Zhou Suna, Wang Xuequan, Ding Jiapei, Yang Haihua, Xie Youyou
Laboratory of Cellular and Molecular Radiation Oncology, The Affiliated Taizhou Hospital, Wenzhou Medical University, Taizhou, China.
Department of Radiation Oncology, The Affiliated Taizhou Hospital, Wenzhou Medical University, Taizhou, China.
Front Cell Dev Biol. 2021 Nov 25;9:757184. doi: 10.3389/fcell.2021.757184. eCollection 2021.
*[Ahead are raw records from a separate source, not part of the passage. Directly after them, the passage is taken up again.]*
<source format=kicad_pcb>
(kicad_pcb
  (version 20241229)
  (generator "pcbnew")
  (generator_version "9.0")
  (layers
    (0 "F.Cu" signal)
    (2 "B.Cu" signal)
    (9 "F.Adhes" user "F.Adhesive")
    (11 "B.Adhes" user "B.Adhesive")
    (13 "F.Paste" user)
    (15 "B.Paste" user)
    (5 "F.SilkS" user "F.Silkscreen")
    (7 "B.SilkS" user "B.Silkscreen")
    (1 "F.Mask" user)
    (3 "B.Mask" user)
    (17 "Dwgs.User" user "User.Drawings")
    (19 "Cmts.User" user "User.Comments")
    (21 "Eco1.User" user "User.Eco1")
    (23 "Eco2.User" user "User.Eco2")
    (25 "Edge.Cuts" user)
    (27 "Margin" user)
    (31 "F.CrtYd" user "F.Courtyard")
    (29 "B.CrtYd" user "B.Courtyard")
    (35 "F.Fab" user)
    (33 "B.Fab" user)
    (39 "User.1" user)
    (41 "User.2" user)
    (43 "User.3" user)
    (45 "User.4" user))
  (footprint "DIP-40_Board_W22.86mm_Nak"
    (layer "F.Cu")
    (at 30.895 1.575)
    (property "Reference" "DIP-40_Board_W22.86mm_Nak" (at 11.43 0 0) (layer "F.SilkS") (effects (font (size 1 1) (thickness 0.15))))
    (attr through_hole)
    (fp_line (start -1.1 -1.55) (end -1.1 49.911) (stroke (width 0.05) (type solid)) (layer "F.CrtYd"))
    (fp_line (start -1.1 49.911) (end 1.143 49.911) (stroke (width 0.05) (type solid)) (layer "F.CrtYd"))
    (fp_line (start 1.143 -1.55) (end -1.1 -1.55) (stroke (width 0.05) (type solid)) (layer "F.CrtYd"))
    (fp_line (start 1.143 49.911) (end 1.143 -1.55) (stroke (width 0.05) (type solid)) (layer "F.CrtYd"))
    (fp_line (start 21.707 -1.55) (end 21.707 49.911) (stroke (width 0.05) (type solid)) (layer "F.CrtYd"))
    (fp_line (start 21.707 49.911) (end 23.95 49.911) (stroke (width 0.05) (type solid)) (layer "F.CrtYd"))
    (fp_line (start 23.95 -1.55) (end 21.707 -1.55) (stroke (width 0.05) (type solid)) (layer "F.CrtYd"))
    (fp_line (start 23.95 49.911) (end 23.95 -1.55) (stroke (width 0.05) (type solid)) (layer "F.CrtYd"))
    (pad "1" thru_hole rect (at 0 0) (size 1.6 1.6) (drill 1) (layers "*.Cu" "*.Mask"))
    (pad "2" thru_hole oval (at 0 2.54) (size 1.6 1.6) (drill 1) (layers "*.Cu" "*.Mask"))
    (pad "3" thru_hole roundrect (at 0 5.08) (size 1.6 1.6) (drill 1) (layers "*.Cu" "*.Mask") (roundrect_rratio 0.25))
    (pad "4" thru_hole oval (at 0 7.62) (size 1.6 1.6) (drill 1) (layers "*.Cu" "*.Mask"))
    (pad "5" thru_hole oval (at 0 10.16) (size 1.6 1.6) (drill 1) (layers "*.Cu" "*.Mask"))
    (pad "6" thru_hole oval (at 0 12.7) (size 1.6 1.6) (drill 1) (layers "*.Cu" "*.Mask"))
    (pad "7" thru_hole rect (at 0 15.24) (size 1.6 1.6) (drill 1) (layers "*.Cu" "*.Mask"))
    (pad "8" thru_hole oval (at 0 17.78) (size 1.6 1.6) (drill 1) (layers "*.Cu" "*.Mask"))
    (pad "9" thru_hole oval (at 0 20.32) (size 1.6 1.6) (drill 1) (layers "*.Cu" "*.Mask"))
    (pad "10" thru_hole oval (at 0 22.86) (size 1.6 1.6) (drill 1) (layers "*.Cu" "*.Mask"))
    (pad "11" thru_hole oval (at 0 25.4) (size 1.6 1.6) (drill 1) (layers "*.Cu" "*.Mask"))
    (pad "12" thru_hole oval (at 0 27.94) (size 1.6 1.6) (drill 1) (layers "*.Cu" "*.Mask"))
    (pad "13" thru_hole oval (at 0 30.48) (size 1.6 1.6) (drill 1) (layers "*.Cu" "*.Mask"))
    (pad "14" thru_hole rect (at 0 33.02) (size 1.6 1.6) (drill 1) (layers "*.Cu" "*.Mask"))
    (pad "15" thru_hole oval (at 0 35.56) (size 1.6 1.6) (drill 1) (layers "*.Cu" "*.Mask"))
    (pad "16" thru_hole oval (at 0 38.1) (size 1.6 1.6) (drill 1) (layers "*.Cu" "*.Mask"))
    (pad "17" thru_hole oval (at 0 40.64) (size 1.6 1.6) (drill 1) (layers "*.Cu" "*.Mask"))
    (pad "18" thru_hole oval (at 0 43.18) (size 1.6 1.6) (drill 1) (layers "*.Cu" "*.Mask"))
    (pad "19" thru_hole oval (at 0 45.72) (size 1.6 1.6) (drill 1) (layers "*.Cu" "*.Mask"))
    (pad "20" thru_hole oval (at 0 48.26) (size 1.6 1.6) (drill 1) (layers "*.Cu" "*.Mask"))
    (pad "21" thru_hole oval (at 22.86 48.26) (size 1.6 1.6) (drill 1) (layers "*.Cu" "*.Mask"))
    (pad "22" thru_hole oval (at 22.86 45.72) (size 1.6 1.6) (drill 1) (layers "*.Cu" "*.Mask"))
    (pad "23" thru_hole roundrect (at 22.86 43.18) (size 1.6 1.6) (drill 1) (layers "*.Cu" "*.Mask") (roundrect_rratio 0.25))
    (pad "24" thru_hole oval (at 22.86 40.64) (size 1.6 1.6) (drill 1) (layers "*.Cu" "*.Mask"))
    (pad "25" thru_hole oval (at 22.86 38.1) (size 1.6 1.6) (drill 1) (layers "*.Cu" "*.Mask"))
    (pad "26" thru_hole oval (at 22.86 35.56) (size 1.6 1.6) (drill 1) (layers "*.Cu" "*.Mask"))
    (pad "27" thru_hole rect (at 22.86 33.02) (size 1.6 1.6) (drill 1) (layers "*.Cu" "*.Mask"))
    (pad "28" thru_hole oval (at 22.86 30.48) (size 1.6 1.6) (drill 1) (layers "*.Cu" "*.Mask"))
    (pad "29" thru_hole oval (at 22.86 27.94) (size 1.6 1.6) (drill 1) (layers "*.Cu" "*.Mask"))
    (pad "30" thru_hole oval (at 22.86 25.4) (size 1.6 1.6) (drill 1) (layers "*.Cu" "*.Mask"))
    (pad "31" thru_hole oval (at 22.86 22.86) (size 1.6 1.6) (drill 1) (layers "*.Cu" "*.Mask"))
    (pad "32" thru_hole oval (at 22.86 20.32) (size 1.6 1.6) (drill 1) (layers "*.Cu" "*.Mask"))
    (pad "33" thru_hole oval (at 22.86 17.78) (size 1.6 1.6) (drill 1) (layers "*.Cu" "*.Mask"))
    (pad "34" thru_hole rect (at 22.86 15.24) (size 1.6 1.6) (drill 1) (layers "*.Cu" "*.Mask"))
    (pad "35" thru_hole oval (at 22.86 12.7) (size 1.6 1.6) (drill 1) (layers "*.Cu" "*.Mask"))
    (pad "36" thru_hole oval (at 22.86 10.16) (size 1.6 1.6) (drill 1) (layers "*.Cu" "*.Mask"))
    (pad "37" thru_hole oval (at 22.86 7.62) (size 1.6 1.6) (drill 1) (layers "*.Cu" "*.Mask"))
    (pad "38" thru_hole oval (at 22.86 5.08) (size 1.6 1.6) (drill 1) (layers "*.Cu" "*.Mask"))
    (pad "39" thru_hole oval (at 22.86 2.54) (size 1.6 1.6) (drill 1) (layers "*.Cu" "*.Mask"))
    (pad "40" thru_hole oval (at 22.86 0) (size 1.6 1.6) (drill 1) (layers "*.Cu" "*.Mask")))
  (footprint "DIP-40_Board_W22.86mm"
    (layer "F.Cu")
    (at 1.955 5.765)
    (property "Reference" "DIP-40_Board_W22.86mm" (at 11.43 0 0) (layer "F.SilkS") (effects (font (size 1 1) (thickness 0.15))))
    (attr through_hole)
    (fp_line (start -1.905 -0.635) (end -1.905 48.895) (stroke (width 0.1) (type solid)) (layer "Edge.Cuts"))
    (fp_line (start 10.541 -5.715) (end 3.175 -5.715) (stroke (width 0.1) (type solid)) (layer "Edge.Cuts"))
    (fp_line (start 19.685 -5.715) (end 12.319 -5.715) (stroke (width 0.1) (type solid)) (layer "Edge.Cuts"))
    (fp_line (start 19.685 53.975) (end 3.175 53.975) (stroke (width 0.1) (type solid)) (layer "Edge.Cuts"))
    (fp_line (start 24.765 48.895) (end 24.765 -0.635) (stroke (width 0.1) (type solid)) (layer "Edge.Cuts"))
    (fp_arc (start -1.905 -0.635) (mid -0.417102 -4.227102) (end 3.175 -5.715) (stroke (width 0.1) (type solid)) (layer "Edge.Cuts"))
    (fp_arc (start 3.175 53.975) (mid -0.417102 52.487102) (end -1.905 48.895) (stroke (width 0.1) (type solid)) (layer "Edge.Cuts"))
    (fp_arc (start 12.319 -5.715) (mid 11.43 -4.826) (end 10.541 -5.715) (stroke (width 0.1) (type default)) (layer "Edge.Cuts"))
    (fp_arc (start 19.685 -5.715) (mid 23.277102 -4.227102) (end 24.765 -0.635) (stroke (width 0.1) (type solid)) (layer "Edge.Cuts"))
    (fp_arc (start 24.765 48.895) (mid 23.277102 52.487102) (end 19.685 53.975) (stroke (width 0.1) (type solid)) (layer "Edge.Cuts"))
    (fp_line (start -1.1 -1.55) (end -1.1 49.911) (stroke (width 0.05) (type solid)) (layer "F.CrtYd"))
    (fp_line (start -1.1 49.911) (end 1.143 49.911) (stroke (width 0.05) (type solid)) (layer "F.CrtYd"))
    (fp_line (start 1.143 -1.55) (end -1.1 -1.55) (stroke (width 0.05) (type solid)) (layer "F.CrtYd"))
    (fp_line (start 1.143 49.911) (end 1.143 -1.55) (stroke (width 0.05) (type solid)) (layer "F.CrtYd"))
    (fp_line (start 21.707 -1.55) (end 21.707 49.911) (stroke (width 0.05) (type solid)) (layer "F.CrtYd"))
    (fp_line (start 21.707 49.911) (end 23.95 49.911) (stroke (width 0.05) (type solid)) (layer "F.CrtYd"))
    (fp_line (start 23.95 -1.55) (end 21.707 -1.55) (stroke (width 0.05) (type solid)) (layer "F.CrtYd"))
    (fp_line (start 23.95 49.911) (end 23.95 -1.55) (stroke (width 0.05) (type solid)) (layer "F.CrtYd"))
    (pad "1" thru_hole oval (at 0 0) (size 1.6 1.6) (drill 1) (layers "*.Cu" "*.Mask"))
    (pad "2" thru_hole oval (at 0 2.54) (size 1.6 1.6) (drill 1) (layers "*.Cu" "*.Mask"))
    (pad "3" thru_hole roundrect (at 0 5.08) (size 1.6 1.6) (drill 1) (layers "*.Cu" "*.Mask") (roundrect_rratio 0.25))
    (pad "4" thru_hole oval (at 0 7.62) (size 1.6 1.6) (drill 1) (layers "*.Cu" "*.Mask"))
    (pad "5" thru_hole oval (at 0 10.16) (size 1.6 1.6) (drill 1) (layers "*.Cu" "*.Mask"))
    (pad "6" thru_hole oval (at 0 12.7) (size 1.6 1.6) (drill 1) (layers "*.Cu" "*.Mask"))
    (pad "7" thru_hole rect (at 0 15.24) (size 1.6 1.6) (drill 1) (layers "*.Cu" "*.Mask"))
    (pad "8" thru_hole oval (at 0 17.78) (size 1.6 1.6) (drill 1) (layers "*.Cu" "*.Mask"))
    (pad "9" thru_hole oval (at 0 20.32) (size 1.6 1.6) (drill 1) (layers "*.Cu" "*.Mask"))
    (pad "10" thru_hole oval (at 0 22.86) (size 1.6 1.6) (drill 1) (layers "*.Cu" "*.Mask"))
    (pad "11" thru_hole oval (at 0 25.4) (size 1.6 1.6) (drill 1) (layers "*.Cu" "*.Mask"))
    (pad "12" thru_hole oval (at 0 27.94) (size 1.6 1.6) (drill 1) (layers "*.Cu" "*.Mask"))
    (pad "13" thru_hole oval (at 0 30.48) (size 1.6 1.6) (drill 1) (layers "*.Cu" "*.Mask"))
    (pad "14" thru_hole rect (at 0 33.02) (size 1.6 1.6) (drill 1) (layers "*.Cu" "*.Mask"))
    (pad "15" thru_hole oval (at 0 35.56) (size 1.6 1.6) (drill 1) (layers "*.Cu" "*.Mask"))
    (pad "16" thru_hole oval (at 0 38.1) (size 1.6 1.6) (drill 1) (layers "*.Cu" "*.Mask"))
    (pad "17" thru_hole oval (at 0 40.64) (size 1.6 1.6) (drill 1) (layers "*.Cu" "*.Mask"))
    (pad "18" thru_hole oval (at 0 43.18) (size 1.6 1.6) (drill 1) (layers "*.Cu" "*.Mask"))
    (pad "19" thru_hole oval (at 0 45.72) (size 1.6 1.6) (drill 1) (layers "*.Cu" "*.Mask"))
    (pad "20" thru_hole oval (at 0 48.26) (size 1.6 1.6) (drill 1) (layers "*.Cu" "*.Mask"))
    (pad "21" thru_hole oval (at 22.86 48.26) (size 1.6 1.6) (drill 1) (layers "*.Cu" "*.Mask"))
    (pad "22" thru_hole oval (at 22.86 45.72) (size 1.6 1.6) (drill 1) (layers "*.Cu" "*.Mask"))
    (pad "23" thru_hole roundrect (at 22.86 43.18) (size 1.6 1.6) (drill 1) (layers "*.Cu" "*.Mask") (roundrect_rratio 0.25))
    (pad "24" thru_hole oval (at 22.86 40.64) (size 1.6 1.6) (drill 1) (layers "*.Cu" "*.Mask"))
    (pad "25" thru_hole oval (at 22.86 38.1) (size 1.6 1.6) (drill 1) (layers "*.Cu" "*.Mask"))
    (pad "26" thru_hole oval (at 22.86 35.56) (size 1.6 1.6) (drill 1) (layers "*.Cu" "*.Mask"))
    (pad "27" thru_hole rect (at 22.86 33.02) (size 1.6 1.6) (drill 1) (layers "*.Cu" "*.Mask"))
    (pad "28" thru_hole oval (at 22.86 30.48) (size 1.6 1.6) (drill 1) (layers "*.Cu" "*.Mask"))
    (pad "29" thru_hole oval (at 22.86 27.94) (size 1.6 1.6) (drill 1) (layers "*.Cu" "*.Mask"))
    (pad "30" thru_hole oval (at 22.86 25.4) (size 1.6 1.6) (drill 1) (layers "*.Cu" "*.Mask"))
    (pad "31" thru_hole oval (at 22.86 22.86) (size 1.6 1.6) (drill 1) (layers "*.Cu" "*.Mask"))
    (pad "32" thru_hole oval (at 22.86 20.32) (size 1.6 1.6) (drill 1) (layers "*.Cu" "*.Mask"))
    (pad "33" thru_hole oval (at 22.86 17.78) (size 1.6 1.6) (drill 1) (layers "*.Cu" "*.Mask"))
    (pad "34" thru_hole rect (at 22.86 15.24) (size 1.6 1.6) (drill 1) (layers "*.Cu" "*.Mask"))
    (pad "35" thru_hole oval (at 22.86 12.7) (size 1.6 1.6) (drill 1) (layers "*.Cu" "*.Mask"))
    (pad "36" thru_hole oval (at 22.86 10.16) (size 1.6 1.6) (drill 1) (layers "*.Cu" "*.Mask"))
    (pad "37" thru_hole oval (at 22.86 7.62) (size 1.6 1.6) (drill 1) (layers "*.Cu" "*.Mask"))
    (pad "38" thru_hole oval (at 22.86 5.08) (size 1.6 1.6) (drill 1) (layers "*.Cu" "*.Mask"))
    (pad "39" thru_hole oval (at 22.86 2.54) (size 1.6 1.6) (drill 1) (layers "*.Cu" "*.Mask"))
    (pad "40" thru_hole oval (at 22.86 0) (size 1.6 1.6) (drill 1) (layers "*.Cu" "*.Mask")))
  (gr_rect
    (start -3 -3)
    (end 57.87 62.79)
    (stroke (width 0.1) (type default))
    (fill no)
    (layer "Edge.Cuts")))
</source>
Cervical cancer has the second-highest incidence and mortality of female malignancy. The major causes of mortality in patients with cervical cancer are invasion and metastasis. The epithelial-mesenchymal transition (EMT) process plays a major role in the acquisition of metastatic potential and motility. Autophagy-related genes (ARGs) are implicated in the EMT process, and autophagy exerts a dual function in EMT management at different phases of tumor progression. However, the role of specific ARGs during the EMT process has not yet been reported in cervical cancer. Based on the data from the Genome Atlas (TCGA) cervical squamous cell carcinoma and endocervical adenocarcinoma (CESC) sequencing database, we performed the prognosis analysis for those ARGs obtained from the Human Autophagy database. ATG5 was identified as the only important harmful marker influencing survival of cervical cancer patients by univariate Cox regression (HR 1.7; 95% CI: 1.0-2.8, = 0.047), and the 5-years survival rate for the high- and low-ATG5 expression groups was 0.486 (0.375-0.631) and 0.782 (0.708-0.863), respectively. TCGA CESC methylation data showed that eight methylation sites of ATG5 could also be significantly associated with the overall survival (OS) of cervical cancer patients. Single-sample gene-set enrichment and gene functional enrichment results showed that ATG5 was correlated with some cancer-related pathways, such as phagocytosis-related genes, endocytosis-related genes, immune-related genes, EMT score, and some EMT signature-related genes. Next, cell migration and invasion assay and Western blot were applied to detect the function of ATG5 in EMT of cervical cancer. In cervical cancer cells, ATG5 knockdown resulted in attenuation of migration and invasion. The functional study showed that knockdown of ATG5 could reverse EMT process by P-ERK, P-NFκBp65, P-mTOR pathways, and so on. In conclusion, the present study implies that ATG5 was a major contributor to EMT regulation and poor prognosis in cervical cancer.
宫颈癌是女性恶性肿瘤中发病率和死亡率第二高的癌症。宫颈癌患者死亡的主要原因是侵袭和转移。上皮-间质转化(EMT)过程在获得转移潜能和迁移能力方面起主要作用。自噬相关基因(ARG)与EMT过程有关,并且自噬在肿瘤进展的不同阶段对EMT的调控发挥双重作用。然而,在宫颈癌中,特定ARG在EMT过程中的作用尚未见报道。基于来自基因组图谱(TCGA)宫颈鳞状细胞癌和宫颈内膜腺癌(CESC)测序数据库的数据,我们对从人类自噬数据库获得的那些ARG进行了预后分析。通过单因素Cox回归分析,ATG5被确定为影响宫颈癌患者生存的唯一重要有害标志物(HR 1.7;95%CI:1.0 - 2.8,P = 0.047),高ATG5表达组和低ATG5表达组的5年生存率分别为0.486(0.375 - 0.631)和0.782(0.708 - 0.863)。TCGA CESC甲基化数据显示,ATG5的8个甲基化位点也与宫颈癌患者的总生存期(OS)显著相关。单样本基因集富集和基因功能富集结果表明,ATG5与一些癌症相关通路相关,如吞噬相关基因、内吞相关基因、免疫相关基因、EMT评分以及一些EMT特征相关基因。接下来,应用细胞迁移和侵袭实验以及蛋白质印迹法检测ATG5在宫颈癌EMT中的功能。在宫颈癌细胞中,敲低ATG5导致迁移和侵袭能力减弱。功能研究表明,敲低ATG5可通过P - ERK、P - NFκBp65、P - mTOR等信号通路逆转EMT过程。总之,本研究表明ATG5是宫颈癌EMT调控和预后不良的主要因素。